Released at 2 in the afternoon, the monthly minutes from the Federal Reserve suggest that the central bank's chairman Jerome Powell is taking a calm approach to rising inflation and will simply pursue a moderate interest rate rise as has been widely forecast.
By the closing bell, the Dow Jones Industrial average had changed direction to finish up 52.4 points, led higher by Intel, McDonalds and Merck.
Up in Toronto, the TSX bucked the trend and fell 11 points to 16,133 while the Russell 2000 index of small cap companies added two points to finish at 1,627.
Earlier in the day, the markets traded in the red as a pair of political factors upset its performance.
First, President Trump rattled investors with an early morning tweet suggesting the US-China trade talks are “too hard to get done” and that negotiations could move in another direction.
Our Trade Deal with China is moving along nicely, but in the end we will probably have to use a different structure in that this will be too hard to get done and to verify results after completion.— Donald J. Trump (@realDonaldTrump) May 23, 2018
The statement by Trump flew in the face of US Treasury secretary Steve Mnuchin's announcement last weekend that the world's two largest economies had put the looming threat of a trade war "on hold" after trading barbs and counter barbs about trade sanctions.
The second reason for the market's initial downward bent were worries about the release of the Federal Reserve's monthly minutes. An overwhelming concern for investors is that rising interest rates will push up borrowing costs and hit corporate profits.
On the roll call of laggards today was Target, which shed close to 6%, after blaming poor weather for missing its estimates for first-quarter earnings. Shares of Hewlett-Packard Enterprise Co (NYSE:HPE), the information tech company, also slumped by 11% as investors were left disappointed by its fiscal second-quarter earnings.
Another poor performer was GE, which lost 7.3% after its chief executive John Flannery forecast that there would be no profit growth from GE's power business this year.

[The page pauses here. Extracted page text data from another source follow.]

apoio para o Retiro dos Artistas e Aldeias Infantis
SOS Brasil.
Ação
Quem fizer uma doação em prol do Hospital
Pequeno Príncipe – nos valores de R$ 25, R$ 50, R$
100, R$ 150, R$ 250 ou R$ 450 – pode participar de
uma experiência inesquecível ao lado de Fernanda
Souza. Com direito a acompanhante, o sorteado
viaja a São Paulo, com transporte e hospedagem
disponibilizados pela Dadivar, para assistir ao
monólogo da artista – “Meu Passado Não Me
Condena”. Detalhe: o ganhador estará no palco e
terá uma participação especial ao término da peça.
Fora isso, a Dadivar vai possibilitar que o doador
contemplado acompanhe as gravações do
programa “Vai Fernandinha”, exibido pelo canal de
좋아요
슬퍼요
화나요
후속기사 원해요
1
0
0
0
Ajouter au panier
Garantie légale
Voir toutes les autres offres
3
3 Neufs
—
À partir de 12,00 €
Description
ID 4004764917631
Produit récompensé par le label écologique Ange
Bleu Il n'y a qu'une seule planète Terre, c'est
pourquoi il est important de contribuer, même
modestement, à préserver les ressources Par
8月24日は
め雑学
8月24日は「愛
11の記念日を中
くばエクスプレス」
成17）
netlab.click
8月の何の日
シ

Comcast shares also fell by 2% after the cable group announced it was in the final stages of preparing a rival bid to top Disney's for a great portion of 21st Century Fox’s assets. Disney shares also dropped 1.2% on the revelation.
On the list of winners, meanwhile, was Tiffany &Co, which jumped 23%, after the historic New York jeweler handily beat Wall Street analysts’ expectations thanks to strong demand for its high-end jewelry.